Побывав в Луганске и Донецке, я могу констатировать, что люди там крымчан ничуть не хуже: ничуть не меньше хотели быть с Россией, ничуть не меньше боялись неприятностей, не хотели войны (ее никто не хочет, но она бывает, как бывает смерть) – и прятали свои надежды, пока им не дали понять, что в эти весенние дни нет ничего невозможного.

Сегодня, когда снова говорят «Авдеевку обстреливают, Донецк обстреливают, погибли мирные жители», мне представляется это не новостью, а образом – образом вымершей улицы Стратонавтов рядом с донецким аэропортом, где тянутся многие десятки, сотни развороченных жилых домов – таких же, как в любом из российских предместий, только разрушенных, мертвых.

Зачем все это было?

И когда измученные бомбежками дончане говорят, что «понимают Россию», – это неправда, они не понимают, почему должны умирать в собственных домах, если в тылу у них одна из самых мощных держав мира, говорящая с ними на одном языке и отправляющая своих военных аж в Средиземноморье.

Но сказать, что Россия их предала, – все равно что назвать самих себя глупцами и признать, что все было напрасно.
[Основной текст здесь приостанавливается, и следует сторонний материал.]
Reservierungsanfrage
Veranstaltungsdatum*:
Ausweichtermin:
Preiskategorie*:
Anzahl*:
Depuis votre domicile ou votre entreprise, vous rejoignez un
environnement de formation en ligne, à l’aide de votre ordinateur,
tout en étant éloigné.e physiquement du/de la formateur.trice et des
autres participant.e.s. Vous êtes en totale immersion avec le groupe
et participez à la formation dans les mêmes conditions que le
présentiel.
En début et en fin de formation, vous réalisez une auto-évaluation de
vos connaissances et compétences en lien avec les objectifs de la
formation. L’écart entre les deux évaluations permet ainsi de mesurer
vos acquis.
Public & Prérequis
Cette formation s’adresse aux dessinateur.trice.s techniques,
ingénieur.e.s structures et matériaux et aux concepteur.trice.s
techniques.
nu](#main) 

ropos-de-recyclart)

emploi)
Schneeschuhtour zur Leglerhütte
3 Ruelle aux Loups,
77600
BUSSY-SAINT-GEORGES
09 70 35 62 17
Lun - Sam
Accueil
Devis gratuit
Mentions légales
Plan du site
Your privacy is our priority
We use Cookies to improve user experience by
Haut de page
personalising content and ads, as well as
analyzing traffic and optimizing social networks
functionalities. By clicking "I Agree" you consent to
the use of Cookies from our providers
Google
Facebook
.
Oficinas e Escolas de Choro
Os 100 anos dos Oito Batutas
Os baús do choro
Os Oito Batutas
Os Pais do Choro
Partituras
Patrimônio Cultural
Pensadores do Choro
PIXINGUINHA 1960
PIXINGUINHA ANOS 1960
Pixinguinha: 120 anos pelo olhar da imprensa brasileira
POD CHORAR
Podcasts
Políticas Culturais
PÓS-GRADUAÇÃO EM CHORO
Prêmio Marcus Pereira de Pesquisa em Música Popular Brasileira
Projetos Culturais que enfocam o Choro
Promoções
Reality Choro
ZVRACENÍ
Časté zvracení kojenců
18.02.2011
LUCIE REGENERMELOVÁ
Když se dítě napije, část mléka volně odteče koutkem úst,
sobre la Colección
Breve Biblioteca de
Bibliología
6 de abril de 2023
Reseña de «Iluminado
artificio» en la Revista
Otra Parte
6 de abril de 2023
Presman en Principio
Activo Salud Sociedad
Об этом больно даже думать.

И когда дончане говорят, что «никогда не простят Украину», – это неправда тоже: если придется – они простят и забудут. Ну а мы уже простили, и забыли, да и, кажется, никогда не прекращали риторику про «братский народ, который сбился с пути».
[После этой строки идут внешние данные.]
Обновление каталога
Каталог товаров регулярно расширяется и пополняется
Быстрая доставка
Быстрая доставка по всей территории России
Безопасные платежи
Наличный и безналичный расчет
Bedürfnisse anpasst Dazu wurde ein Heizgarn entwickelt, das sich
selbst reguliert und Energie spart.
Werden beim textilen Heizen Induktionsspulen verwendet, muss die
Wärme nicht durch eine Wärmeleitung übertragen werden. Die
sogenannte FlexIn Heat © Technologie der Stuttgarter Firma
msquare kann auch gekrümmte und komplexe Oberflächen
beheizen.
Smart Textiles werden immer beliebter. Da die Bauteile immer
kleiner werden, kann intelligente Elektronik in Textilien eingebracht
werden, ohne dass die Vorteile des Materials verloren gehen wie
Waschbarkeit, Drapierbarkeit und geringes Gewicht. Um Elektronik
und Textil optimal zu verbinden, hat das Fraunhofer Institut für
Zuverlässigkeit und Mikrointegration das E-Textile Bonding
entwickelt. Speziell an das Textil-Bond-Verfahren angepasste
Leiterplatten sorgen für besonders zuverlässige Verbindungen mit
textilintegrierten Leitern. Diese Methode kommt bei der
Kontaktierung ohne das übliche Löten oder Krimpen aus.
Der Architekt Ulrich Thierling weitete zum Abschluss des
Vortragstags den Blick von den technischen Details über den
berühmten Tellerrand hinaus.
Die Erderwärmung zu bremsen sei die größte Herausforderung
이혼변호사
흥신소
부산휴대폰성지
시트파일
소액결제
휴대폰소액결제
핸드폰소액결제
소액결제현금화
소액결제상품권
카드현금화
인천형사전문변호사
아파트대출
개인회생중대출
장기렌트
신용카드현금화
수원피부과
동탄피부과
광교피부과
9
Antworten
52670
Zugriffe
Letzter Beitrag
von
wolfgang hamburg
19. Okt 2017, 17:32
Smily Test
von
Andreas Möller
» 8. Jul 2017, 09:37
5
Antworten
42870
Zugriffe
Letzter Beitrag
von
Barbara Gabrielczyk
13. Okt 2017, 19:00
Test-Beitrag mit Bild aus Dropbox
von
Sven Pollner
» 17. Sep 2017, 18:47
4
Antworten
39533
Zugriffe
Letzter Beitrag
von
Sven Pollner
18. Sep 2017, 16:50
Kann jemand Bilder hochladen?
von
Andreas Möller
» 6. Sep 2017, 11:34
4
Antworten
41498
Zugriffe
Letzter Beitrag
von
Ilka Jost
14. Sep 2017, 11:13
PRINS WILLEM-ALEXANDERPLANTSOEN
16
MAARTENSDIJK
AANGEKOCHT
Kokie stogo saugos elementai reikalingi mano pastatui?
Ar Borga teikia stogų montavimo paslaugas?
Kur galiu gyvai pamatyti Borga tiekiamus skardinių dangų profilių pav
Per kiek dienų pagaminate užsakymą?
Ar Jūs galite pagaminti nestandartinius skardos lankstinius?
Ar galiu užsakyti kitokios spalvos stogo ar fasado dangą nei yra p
С другой стороны, это не значит, что так будет всегда. В иное время будут иные актуализации смыслов.

«Вечных русских истин» – истин, справедливых всегда, именно и только для «русского менталитета» – не существует, но это намного менее важно, чем то, что сами границы русских сегодня не определены, и одно это определение может стать великой национальной идеей.

Впрочем, может и не стать: быть субъектами истории суждено не всем, а сами по себе люди к большой истории обычно равнодушны.

С большой историей работает пропаганда. Иногда она так и говорит: не вмешиваться.

В собственную пропаганду начинают верить даже  правители. Накануне Февральской революции министр внутренних дел А.Д. Протопопов писал в докладных записках монаршей семье, что всякая революционная попытка будет смыта волной народного негодования.

Это были благонамеренные слова высшего чиновника, обращавшегося к высшей власти, но с точки зрения практического смысла они были ничтожнее, чем мимолетный разговор на российской таможне в том же блестящем марте 2014 года:

– Иностранцы в вагоне есть?

Проводник:

– Нет!

Таможенница:

– Что, все граждане России?

Проводник:

– Девять граждан России и двадцать один Украины. Иностранцев нет.

Это говорил человек, разбуженный русской историей. И пусть потом мы снова заснули, убаюканные пропагандой невмешательства, благословение короткой памяти еще даст нам возможность начать сначала.